__PROMPT__.
Reproduce the records from their start through the line containing "Thiềm Thừ Đá- 12", with every "cookies" changed to "trackers" and all other text left as is.

__PROVIDED RECORDS__.
== == ==
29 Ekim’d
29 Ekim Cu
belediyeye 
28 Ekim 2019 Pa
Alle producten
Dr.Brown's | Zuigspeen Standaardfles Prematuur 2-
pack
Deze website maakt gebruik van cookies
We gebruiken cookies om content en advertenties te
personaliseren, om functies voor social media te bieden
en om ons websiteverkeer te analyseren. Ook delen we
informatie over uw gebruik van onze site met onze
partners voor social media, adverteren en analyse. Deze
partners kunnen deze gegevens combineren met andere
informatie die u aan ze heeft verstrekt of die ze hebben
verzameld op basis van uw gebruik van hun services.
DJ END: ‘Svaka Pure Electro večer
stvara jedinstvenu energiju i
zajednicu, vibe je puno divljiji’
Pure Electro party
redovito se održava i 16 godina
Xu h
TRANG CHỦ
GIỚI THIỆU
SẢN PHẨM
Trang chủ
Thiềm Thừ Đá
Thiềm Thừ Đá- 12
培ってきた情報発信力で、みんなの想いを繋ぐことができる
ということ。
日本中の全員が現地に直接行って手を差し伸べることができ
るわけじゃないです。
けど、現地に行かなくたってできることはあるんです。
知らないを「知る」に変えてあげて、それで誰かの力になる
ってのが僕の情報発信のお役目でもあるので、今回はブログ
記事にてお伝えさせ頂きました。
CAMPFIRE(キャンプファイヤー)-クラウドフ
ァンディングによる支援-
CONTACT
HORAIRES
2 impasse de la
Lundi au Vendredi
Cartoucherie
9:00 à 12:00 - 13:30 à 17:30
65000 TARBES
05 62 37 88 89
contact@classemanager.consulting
== == ==
__TASK RESULT__.
29 Ekim’d
29 Ekim Cu
belediyeye 
28 Ekim 2019 Pa
Alle producten
Dr.Brown's | Zuigspeen Standaardfles Prematuur 2-
pack
Deze website maakt gebruik van trackers
We gebruiken trackers om content en advertenties te
personaliseren, om functies voor social media te bieden
en om ons websiteverkeer te analyseren. Ook delen we
informatie over uw gebruik van onze site met onze
partners voor social media, adverteren en analyse. Deze
partners kunnen deze gegevens combineren met andere
informatie die u aan ze heeft verstrekt of die ze hebben
verzameld op basis van uw gebruik van hun services.
DJ END: ‘Svaka Pure Electro večer
stvara jedinstvenu energiju i
zajednicu, vibe je puno divljiji’
Pure Electro party
redovito se održava i 16 godina
Xu h
TRANG CHỦ
GIỚI THIỆU
SẢN PHẨM
Trang chủ
Thiềm Thừ Đá
Thiềm Thừ Đá- 12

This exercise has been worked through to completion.